Remember the Highway Warning - Speed Kills?
Well, in electronic markets it is reversed - Speed Wins - Latency Kills.

From very high frequency markets, as is common in the financial markets, to broader albeit less latency-sensitive ones, such as eBay and shopping cart dependent Amazon, latency can kill business, kill profitability. I'll be continuing to watch this trend over the coming months but let's start by looking at the problem of latency generally and some of the common patterns that emerge.

Latency is a fact of life in computerized systems, particularly distributed systems - in fact is a fact of physics since computers and networks are at their core limited by the speed of light, the speed of electrons pulsing through microprocessors, network cards, optic fibers etc. While the speed of light sounds fast (and it is, more than 186,000 miles/sec as any high school physics book will tell you), its impact starts to add up the more the microprocessor needs to do, the more times memory needs to be accessed, the more times circuit boards are traversed, and, critically, the more physical distance needs to be traversed. And in today's globally networked systems, these distances can be long, sometimes thousands of miles. But even a relatively short hop (from say from a data center in Boston where a stock market order might originate to a data center in New Jersey where the order is executed) can take several ms.

While each component does indeed become optimized - microprocessors go faster and faster (remember Moore's Law), RAM and storage go faster and more optical fiber gets used - the real problem surfaces when all discrete, optimized components and systems are inter-connected as they are in today's Internet and today's electronic markets. Essentially they become co dependent.

Nothing controversial or dramatically insightful here. The main point of this is that there are many disparate sources of latency that multiply as systems and people are connected.
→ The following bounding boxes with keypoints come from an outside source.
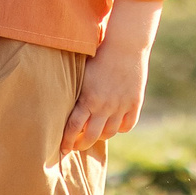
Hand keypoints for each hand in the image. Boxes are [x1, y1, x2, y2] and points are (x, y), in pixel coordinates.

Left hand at [61, 0, 162, 153]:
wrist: (125, 45)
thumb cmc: (98, 54)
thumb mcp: (81, 72)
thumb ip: (75, 90)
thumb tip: (61, 103)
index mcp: (87, 98)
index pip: (74, 127)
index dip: (67, 141)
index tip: (62, 149)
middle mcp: (104, 106)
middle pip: (92, 136)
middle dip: (82, 144)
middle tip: (76, 146)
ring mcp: (120, 106)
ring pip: (110, 133)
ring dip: (101, 136)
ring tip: (95, 134)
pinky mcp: (134, 103)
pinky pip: (127, 125)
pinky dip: (121, 128)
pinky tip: (115, 125)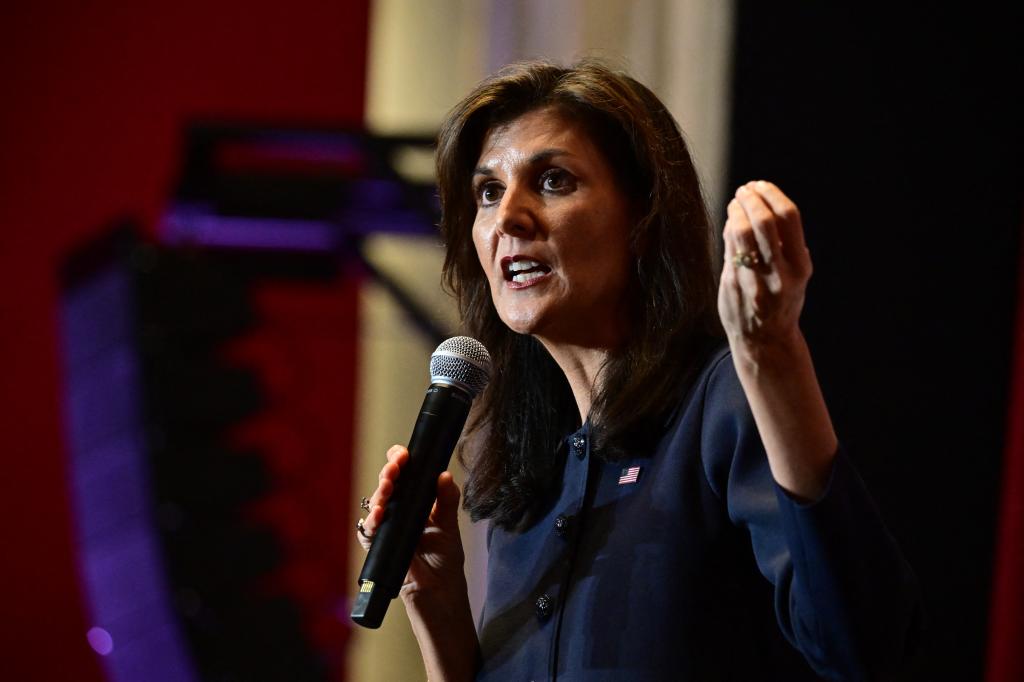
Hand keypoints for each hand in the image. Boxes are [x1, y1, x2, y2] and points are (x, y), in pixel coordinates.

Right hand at [357, 445, 466, 599]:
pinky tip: (378, 517)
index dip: (399, 460)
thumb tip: (444, 475)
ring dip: (379, 494)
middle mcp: (401, 510)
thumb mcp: (449, 526)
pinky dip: (371, 522)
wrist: (438, 593)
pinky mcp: (380, 546)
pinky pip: (369, 531)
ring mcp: (389, 527)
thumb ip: (447, 500)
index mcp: (418, 500)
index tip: (402, 454)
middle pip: (388, 484)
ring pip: (376, 503)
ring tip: (387, 491)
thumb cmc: (446, 560)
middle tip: (394, 469)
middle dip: (388, 474)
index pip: (405, 474)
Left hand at [718, 180, 812, 358]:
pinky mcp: (733, 285)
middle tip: (744, 190)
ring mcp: (754, 280)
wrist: (765, 340)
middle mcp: (780, 274)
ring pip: (740, 233)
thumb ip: (784, 243)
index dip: (771, 195)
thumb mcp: (795, 273)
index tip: (760, 185)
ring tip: (735, 203)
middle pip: (763, 221)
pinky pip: (729, 249)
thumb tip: (762, 203)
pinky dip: (729, 230)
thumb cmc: (782, 299)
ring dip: (735, 211)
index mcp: (801, 266)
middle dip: (751, 199)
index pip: (788, 217)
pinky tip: (731, 223)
And this latency has a business impact.

In high frequency financial markets, latency is measured in millseconds (one thousandth of a second) and even microseconds (one millionth of a second) and delays often mean lost business - business lost because someone else "hit the quote" first. Thousands of orders are at risk - and just one missed order may cost hundreds of dollars or even several thousand dollars.

In eCommerce applications, latency is measured in seconds for user responsiveness and subseconds for the servers servicing these user requests but the problem is compounded due to scale - millions of users. As for its impact, just think what often happens when a shopping cart takes too long to respond ... the shopper cancels the order or just moves on to a competitor's site. How much do these lost orders add up to?
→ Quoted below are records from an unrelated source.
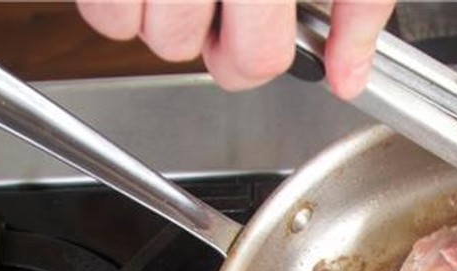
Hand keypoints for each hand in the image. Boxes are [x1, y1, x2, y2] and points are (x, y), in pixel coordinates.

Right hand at [76, 0, 396, 97]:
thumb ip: (360, 5)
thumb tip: (350, 76)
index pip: (256, 57)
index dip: (260, 56)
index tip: (265, 33)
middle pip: (182, 47)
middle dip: (205, 32)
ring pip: (132, 29)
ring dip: (156, 13)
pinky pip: (96, 9)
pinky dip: (115, 2)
So while the dynamics and requirements of different markets vary widely, because they are all based on interconnected, co-dependent systems and people, latency is an almost everpresent concern and needs to be squeezed out where possible and managed where it is not squeezed out. Common patterns, techniques and technologies have emerged to help solve this problem from a range of angles. Some emerging top contenders include:
  • High performance stream processing to reduce the time it takes to process high speed streams of data (such as financial or geospatial data)
  • Non invasive network level latency monitoring to determine how much latency each component in a distributed system contributes in an end-to-end transaction and ideally to route around the bottleneck
  • Rich Internet Applications (RIA) using Ajax, Flash and other emerging technologies to reduce the number of round trips a browser needs to make with a web server
  • Real time Content Delivery Networks (CDN) to move real time content as close as possible to where it is needed and to route requests for data to the closest possible source.
It'll be interesting to see how these trends and technologies develop, particularly as user-generated content continues on its exponential path and even trends to the "real time".